--- Source data Enclosed Below ---
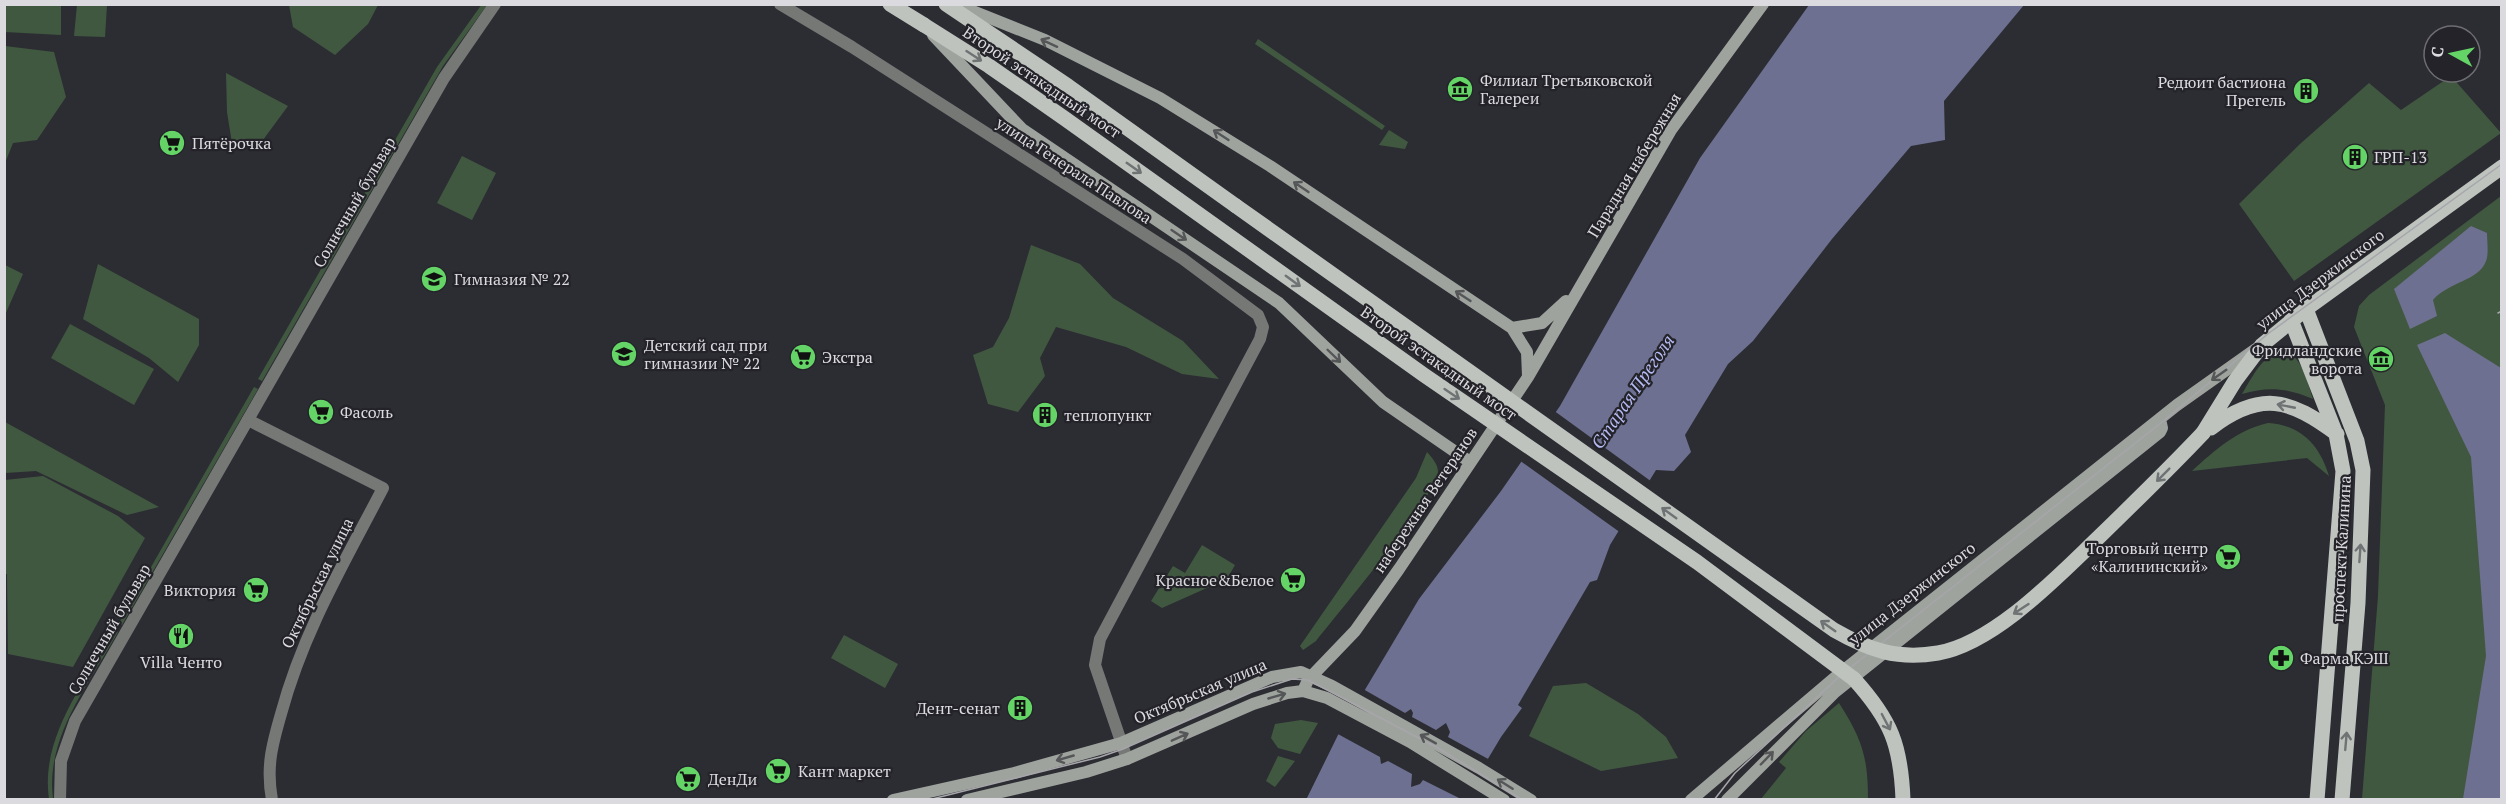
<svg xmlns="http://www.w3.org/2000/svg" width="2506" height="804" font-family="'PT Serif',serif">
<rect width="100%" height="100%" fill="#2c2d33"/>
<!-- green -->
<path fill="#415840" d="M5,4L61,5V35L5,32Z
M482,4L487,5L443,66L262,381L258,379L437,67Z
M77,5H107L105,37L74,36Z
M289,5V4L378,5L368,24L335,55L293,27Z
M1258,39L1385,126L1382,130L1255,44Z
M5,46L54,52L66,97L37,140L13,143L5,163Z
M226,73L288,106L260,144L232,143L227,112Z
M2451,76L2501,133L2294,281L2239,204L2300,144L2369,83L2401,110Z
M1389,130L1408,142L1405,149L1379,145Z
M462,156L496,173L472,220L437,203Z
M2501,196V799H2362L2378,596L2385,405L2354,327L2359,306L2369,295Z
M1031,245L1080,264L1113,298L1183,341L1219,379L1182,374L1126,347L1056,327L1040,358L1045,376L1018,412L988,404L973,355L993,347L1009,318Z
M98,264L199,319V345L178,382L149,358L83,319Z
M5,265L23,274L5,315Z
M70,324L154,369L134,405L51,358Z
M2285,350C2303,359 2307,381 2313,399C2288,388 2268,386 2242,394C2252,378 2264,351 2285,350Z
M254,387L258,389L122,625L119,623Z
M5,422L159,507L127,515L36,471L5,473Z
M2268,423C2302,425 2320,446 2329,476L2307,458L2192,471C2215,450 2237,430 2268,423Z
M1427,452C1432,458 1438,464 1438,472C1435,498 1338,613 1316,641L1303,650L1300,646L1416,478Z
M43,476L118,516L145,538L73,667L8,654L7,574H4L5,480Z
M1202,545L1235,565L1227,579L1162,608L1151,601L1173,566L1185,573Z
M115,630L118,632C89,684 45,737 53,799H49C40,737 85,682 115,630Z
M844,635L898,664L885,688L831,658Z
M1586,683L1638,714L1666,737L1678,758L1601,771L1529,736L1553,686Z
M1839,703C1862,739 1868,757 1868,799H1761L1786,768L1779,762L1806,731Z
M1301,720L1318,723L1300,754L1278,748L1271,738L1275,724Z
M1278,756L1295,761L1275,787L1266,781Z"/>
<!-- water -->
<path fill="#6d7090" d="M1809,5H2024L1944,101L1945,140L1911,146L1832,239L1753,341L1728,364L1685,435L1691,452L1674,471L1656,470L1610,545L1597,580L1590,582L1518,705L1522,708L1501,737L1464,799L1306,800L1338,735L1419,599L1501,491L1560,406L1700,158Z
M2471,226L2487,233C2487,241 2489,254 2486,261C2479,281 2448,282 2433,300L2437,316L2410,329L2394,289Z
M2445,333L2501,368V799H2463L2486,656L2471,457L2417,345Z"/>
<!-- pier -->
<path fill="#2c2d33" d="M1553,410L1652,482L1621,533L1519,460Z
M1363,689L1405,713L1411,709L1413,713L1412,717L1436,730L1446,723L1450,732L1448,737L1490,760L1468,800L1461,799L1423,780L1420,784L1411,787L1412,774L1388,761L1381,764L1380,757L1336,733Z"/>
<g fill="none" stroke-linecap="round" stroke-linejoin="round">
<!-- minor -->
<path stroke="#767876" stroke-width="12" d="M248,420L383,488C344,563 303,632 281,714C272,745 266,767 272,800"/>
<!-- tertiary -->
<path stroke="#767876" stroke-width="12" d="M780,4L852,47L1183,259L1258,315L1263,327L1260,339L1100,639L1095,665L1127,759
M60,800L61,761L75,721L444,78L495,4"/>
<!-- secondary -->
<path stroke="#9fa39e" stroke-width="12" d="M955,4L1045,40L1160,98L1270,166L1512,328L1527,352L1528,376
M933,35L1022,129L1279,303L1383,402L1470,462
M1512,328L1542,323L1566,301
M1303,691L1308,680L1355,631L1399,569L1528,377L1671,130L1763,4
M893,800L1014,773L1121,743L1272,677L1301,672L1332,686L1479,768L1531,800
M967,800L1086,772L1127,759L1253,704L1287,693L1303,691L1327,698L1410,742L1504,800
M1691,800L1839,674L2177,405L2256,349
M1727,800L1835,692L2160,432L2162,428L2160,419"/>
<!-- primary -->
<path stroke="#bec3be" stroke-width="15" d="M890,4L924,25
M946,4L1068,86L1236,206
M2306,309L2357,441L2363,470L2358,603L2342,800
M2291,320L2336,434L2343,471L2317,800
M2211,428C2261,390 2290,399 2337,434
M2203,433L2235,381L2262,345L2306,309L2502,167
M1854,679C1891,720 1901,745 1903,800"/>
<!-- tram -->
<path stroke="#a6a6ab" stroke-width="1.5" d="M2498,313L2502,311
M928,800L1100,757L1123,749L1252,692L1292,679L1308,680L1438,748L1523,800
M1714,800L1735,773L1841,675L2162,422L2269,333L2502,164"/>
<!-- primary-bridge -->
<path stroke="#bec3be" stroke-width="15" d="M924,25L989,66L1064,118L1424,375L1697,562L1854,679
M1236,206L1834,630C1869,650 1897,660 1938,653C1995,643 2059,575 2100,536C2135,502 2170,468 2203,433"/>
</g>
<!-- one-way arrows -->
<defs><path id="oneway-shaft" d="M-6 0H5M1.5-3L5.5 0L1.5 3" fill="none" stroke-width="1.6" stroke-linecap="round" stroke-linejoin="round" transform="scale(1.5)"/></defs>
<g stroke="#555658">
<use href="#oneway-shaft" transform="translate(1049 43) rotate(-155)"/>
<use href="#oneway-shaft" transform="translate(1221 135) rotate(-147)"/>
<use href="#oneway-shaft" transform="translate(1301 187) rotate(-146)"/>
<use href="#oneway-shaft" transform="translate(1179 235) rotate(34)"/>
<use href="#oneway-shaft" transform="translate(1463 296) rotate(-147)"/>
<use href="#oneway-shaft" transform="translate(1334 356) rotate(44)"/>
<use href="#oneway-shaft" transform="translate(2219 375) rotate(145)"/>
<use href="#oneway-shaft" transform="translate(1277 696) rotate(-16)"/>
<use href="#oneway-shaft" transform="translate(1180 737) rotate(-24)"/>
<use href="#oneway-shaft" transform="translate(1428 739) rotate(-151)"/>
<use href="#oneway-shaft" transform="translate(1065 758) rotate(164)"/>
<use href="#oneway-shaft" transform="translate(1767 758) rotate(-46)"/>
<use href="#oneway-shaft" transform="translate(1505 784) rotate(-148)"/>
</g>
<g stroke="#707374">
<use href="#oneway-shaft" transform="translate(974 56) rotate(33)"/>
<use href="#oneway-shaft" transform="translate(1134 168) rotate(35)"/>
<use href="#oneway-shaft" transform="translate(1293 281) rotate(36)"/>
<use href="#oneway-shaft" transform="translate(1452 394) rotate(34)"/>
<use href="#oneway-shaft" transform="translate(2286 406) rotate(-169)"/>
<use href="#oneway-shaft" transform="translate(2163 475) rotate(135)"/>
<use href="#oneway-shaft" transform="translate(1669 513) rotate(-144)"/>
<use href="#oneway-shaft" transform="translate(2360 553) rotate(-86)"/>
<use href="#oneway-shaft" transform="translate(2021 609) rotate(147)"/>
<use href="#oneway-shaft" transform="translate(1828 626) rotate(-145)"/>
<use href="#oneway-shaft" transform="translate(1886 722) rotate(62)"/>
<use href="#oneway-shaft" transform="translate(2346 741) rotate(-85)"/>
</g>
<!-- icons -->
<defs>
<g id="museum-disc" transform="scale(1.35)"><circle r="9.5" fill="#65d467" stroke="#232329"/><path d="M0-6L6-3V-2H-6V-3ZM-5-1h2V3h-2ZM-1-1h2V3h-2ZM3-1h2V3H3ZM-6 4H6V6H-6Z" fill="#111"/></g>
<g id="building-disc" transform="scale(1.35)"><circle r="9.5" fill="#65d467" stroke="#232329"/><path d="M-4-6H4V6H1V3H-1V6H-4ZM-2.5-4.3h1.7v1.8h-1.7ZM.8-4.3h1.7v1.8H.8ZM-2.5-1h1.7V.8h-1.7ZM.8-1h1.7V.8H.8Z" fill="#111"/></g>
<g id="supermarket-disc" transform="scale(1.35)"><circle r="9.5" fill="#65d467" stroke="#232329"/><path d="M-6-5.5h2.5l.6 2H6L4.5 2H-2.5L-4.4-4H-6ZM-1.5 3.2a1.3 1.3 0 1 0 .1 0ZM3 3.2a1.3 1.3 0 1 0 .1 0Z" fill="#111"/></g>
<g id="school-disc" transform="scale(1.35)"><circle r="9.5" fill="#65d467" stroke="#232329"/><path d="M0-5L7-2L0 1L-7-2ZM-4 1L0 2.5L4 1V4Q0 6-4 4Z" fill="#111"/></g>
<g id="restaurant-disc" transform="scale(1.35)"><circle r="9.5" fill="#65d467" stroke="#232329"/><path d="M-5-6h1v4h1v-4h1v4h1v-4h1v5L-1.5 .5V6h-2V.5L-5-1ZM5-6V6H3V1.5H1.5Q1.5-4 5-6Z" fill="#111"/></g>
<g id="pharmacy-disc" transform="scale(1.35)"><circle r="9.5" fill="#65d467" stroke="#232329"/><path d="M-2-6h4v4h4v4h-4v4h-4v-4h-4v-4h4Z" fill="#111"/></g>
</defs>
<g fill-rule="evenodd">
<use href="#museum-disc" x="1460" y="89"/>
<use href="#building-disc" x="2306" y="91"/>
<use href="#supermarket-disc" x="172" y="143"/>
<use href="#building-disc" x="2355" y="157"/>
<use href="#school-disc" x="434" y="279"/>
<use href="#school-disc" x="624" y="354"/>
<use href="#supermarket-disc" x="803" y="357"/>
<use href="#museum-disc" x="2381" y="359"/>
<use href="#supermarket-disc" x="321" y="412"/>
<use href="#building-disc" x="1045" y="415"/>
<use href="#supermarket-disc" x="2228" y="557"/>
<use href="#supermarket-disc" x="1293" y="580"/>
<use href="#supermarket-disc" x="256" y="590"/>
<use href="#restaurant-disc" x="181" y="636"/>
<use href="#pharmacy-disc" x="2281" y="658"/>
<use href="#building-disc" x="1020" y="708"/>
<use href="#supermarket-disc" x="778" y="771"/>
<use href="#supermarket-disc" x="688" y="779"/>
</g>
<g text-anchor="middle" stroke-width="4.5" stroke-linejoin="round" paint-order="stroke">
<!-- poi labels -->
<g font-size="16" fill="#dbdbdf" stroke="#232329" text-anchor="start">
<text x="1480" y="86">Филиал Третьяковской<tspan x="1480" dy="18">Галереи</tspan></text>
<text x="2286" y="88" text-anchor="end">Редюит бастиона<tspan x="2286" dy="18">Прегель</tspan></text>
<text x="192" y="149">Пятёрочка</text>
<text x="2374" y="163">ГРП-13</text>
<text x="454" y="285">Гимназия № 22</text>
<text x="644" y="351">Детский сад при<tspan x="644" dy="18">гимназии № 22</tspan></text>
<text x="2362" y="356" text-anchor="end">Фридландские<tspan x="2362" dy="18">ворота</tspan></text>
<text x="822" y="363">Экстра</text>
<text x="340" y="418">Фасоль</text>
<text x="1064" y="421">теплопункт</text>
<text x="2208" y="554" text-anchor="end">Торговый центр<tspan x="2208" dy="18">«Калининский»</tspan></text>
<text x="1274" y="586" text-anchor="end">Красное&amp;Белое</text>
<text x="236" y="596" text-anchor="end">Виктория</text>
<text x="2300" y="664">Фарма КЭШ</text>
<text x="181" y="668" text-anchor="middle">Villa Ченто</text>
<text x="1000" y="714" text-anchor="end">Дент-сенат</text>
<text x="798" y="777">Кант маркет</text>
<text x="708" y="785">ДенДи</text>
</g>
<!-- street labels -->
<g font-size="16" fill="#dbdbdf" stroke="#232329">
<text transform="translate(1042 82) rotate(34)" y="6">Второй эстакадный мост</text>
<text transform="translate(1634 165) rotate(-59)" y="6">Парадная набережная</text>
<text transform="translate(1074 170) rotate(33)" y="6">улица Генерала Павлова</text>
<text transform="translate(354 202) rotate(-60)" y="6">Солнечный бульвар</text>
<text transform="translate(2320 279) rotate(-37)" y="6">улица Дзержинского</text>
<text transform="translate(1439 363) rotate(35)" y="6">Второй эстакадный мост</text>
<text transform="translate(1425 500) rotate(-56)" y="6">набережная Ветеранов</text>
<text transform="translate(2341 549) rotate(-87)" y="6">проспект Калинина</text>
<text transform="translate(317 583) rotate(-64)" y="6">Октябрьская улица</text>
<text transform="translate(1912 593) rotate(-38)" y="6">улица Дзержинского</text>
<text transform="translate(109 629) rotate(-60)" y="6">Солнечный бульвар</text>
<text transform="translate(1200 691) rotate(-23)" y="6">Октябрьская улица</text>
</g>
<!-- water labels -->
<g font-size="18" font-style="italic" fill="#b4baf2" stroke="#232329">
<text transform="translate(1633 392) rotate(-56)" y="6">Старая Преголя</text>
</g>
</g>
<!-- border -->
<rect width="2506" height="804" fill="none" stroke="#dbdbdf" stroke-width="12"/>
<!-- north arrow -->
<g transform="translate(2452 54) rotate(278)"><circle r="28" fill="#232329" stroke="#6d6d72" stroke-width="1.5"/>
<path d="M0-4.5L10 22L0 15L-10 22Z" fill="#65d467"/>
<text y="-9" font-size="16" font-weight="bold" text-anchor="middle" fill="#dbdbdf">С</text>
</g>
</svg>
--- End of Enclosed Source data ---
◆ Task brief ◆
Return, word for word, the lines of the data above from the line with "M98,264L199,319V345L178,382L149,358L83,319Z" through the line with "M1303,691L1308,680L1355,631L1399,569L1528,377L1671,130L1763,4", inclusive.

◆ Response to the task ◆
M98,264L199,319V345L178,382L149,358L83,319Z
M5,265L23,274L5,315Z
M70,324L154,369L134,405L51,358Z
M2285,350C2303,359 2307,381 2313,399C2288,388 2268,386 2242,394C2252,378 2264,351 2285,350Z
M254,387L258,389L122,625L119,623Z
M5,422L159,507L127,515L36,471L5,473Z
M2268,423C2302,425 2320,446 2329,476L2307,458L2192,471C2215,450 2237,430 2268,423Z
M1427,452C1432,458 1438,464 1438,472C1435,498 1338,613 1316,641L1303,650L1300,646L1416,478Z
M43,476L118,516L145,538L73,667L8,654L7,574H4L5,480Z
M1202,545L1235,565L1227,579L1162,608L1151,601L1173,566L1185,573Z
M115,630L118,632C89,684 45,737 53,799H49C40,737 85,682 115,630Z
M844,635L898,664L885,688L831,658Z
M1586,683L1638,714L1666,737L1678,758L1601,771L1529,736L1553,686Z
M1839,703C1862,739 1868,757 1868,799H1761L1786,768L1779,762L1806,731Z
M1301,720L1318,723L1300,754L1278,748L1271,738L1275,724Z
M1278,756L1295,761L1275,787L1266,781Z"/>
<!-- water -->
<path fill="#6d7090" d="M1809,5H2024L1944,101L1945,140L1911,146L1832,239L1753,341L1728,364L1685,435L1691,452L1674,471L1656,470L1610,545L1597,580L1590,582L1518,705L1522,708L1501,737L1464,799L1306,800L1338,735L1419,599L1501,491L1560,406L1700,158Z
M2471,226L2487,233C2487,241 2489,254 2486,261C2479,281 2448,282 2433,300L2437,316L2410,329L2394,289Z
M2445,333L2501,368V799H2463L2486,656L2471,457L2417,345Z"/>
<!-- pier -->
<path fill="#2c2d33" d="M1553,410L1652,482L1621,533L1519,460Z
M1363,689L1405,713L1411,709L1413,713L1412,717L1436,730L1446,723L1450,732L1448,737L1490,760L1468,800L1461,799L1423,780L1420,784L1411,787L1412,774L1388,761L1381,764L1380,757L1336,733Z"/>
<g fill="none" stroke-linecap="round" stroke-linejoin="round">
<!-- minor -->
<path stroke="#767876" stroke-width="12" d="M248,420L383,488C344,563 303,632 281,714C272,745 266,767 272,800"/>
<!-- tertiary -->
<path stroke="#767876" stroke-width="12" d="M780,4L852,47L1183,259L1258,315L1263,327L1260,339L1100,639L1095,665L1127,759
M60,800L61,761L75,721L444,78L495,4"/>
<!-- secondary -->
<path stroke="#9fa39e" stroke-width="12" d="M955,4L1045,40L1160,98L1270,166L1512,328L1527,352L1528,376
M933,35L1022,129L1279,303L1383,402L1470,462
M1512,328L1542,323L1566,301
M1303,691L1308,680L1355,631L1399,569L1528,377L1671,130L1763,4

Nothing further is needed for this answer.